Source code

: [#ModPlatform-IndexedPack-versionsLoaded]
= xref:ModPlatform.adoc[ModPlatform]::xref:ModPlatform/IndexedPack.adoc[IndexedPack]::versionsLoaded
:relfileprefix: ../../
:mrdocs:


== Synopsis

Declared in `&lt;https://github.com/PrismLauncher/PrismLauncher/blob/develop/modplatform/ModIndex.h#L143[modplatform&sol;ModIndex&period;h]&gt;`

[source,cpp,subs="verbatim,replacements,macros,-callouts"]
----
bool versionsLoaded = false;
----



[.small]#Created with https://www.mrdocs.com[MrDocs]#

### TO-DO ITEM
Report only how many lines in the listing contain the string "versionsLoaded".

### REPLY
3